__Tâches à effectuer__
a. D'après l'extrait sur les inondations au Pakistan, dans quel but les décideurs qui misent sur les barrages, les remblais et les drains prévoient-ils de reconstruire les maisons, les écoles, les routes et les autres infrastructures ? Répondez en une à trois phrases.
b. Recopiez fidèlement le passage de l'extrait sur les inondations au Pakistan qui commence par « Après les inondations » et se termine par « qui dépenseront l’argent. ».
c. Traduisez en anglais la phrase suivante de l'extrait sur les inondations au Pakistan : « Certains décideurs politiques considèrent les inondations comme une catastrophe qui peut être évitée en construisant des structures telles que des barrages, des remblais et des drains. »

__Extrait de page__
┄┄┄┄┄┄┄┄┄┄

Après les inondations dévastatrices qui ont frappé le pays cette année, le Pakistan s’oriente désormais vers l’atténuation des inondations et la réhabilitation des communautés et des zones touchées par la catastrophe. Dans les mois à venir, le gouvernement dépensera les millions de dollars qu’il a reçus et s’attend à recevoir en tant qu’aide internationale pour l’atténuation des inondations et la réhabilitation.
Ces dépenses consacrées à l’atténuation et à la réhabilitation des inondations réduiront-elles la vulnérabilité du pays aux futures inondations ? La réponse à cette question réside dans la compréhension globale des inondations et des approches des stratégies d’atténuation des catastrophes et de réhabilitation de la part des décideurs politiques, qui dépenseront l’argent.
Certains décideurs politiques considèrent les inondations comme une catastrophe qui peut être évitée en construisant des structures telles que des barrages, des remblais et des drains. Les efforts d’atténuation et de réhabilitation des inondations dans le cadre de cette approche se limitent à des plans et des actions visant à reconstruire les maisons endommagées, les structures d’irrigation, les écoles, les hôpitaux, les routes, les voies ferrées et d’autres infrastructures pour restaurer la vie et les moyens de subsistance des communautés touchées et l’économie nationale.

┄┄┄┄┄┄┄┄┄┄

Enregistrements issus d'une collecte de données:
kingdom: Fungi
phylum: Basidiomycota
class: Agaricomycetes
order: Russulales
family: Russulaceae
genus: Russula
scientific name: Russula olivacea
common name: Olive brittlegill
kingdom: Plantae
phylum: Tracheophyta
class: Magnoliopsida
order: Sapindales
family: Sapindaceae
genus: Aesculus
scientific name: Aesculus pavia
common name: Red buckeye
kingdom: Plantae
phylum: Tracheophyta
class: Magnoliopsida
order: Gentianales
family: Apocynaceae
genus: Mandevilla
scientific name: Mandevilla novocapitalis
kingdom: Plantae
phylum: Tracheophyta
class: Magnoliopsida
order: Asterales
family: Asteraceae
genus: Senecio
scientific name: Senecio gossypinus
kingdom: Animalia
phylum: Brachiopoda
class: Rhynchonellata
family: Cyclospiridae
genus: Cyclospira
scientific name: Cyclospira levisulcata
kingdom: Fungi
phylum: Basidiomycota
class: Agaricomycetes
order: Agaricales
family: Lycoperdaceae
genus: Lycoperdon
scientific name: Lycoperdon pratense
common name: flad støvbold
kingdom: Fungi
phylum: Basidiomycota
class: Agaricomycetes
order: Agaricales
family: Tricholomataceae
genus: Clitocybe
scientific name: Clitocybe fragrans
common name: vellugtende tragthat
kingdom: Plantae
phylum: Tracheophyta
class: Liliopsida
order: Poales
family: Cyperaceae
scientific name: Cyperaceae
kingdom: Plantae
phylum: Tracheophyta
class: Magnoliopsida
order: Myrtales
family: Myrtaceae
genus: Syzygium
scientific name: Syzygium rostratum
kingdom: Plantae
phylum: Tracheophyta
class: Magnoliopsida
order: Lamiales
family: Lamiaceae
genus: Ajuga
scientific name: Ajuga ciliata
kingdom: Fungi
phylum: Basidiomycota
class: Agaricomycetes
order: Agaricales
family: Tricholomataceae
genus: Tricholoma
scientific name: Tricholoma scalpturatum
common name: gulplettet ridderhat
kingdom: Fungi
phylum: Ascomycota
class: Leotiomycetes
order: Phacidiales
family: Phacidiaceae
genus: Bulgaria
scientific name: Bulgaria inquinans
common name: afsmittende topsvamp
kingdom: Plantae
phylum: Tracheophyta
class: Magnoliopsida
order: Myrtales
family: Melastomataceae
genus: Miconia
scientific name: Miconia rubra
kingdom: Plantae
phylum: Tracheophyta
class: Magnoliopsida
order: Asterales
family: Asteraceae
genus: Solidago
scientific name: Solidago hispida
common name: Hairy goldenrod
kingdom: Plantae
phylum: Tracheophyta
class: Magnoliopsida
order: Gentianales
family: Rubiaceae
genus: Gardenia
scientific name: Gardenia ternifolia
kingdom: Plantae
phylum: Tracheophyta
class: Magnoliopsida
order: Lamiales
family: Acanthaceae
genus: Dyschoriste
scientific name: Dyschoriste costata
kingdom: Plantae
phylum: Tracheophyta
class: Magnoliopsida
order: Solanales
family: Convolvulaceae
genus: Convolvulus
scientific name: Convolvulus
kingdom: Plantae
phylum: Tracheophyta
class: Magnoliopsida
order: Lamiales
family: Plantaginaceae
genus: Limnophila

┄┄┄┄┄┄┄┄┄┄

__Réponses dans l'ordre__
a. Dans cette approche, la reconstruction des maisons endommagées, des structures d'irrigation, des écoles, des hôpitaux, des routes, des voies ferrées et d'autres infrastructures vise à restaurer la vie et les moyens de subsistance des communautés touchées ainsi que l'économie nationale.

b.
Après les inondations dévastatrices qui ont frappé le pays cette année, le Pakistan s’oriente désormais vers l’atténuation des inondations et la réhabilitation des communautés et des zones touchées par la catastrophe. Dans les mois à venir, le gouvernement dépensera les millions de dollars qu’il a reçus et s’attend à recevoir en tant qu’aide internationale pour l’atténuation des inondations et la réhabilitation.
Ces dépenses consacrées à l’atténuation et à la réhabilitation des inondations réduiront-elles la vulnérabilité du pays aux futures inondations ? La réponse à cette question réside dans la compréhension globale des inondations et des approches des stratégies d’atténuation des catastrophes et de réhabilitation de la part des décideurs politiques, qui dépenseront l’argent.

c. Some policymakers regard floods as a disaster that can be prevented by building structures such as dams, embankments and drains.